§ BRIEF
Output the data word for word. Begin at its first line and end at the line with "Dynamix goes the".

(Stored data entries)
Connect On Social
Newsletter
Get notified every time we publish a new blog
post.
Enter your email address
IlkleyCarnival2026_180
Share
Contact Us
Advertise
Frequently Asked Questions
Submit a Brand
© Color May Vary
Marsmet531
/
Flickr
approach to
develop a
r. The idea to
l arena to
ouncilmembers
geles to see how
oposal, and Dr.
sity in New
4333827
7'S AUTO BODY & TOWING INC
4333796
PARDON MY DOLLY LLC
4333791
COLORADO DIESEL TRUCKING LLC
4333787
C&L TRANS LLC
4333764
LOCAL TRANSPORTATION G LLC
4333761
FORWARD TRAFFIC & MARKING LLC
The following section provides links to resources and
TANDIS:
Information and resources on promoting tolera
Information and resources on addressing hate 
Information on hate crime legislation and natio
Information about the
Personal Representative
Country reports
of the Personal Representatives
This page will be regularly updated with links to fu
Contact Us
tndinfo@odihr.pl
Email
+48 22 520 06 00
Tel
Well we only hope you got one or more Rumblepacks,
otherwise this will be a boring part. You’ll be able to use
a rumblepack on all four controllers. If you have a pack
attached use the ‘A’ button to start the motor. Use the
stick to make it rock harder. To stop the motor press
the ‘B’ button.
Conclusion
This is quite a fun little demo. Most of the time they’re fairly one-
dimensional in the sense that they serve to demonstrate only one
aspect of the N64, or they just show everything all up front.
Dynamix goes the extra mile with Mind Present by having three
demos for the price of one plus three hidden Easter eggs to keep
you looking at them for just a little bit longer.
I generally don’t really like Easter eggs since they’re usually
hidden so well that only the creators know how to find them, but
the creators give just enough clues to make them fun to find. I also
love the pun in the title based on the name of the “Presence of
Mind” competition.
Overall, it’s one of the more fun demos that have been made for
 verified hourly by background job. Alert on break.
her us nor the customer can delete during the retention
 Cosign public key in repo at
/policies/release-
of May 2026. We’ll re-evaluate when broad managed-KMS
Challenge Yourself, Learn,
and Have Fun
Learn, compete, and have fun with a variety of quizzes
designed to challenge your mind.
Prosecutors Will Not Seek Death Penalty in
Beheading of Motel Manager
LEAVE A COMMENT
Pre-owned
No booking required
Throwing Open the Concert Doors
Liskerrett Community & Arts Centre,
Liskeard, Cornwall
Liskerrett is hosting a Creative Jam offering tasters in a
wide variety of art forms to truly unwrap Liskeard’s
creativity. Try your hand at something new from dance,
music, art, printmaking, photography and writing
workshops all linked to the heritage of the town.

§ EXERCISE SOLUTION
Connect On Social
Newsletter
Get notified every time we publish a new blog
post.
Enter your email address
IlkleyCarnival2026_180
Share
Contact Us
Advertise
Frequently Asked Questions
Submit a Brand
© Color May Vary
Marsmet531
/
Flickr
approach to
develop a
r. The idea to
l arena to
ouncilmembers
geles to see how
oposal, and Dr.
sity in New
4333827
7'S AUTO BODY & TOWING INC
4333796
PARDON MY DOLLY LLC
4333791
COLORADO DIESEL TRUCKING LLC
4333787
C&L TRANS LLC
4333764
LOCAL TRANSPORTATION G LLC
4333761
FORWARD TRAFFIC & MARKING LLC
The following section provides links to resources and
TANDIS:
Information and resources on promoting tolera
Information and resources on addressing hate 
Information on hate crime legislation and natio
Information about the
Personal Representative
Country reports
of the Personal Representatives
This page will be regularly updated with links to fu
Contact Us
tndinfo@odihr.pl
Email
+48 22 520 06 00
Tel
Well we only hope you got one or more Rumblepacks,
otherwise this will be a boring part. You’ll be able to use
a rumblepack on all four controllers. If you have a pack
attached use the ‘A’ button to start the motor. Use the
stick to make it rock harder. To stop the motor press
the ‘B’ button.
Conclusion
This is quite a fun little demo. Most of the time they’re fairly one-
dimensional in the sense that they serve to demonstrate only one
aspect of the N64, or they just show everything all up front.
Dynamix goes the extra mile with Mind Present by having three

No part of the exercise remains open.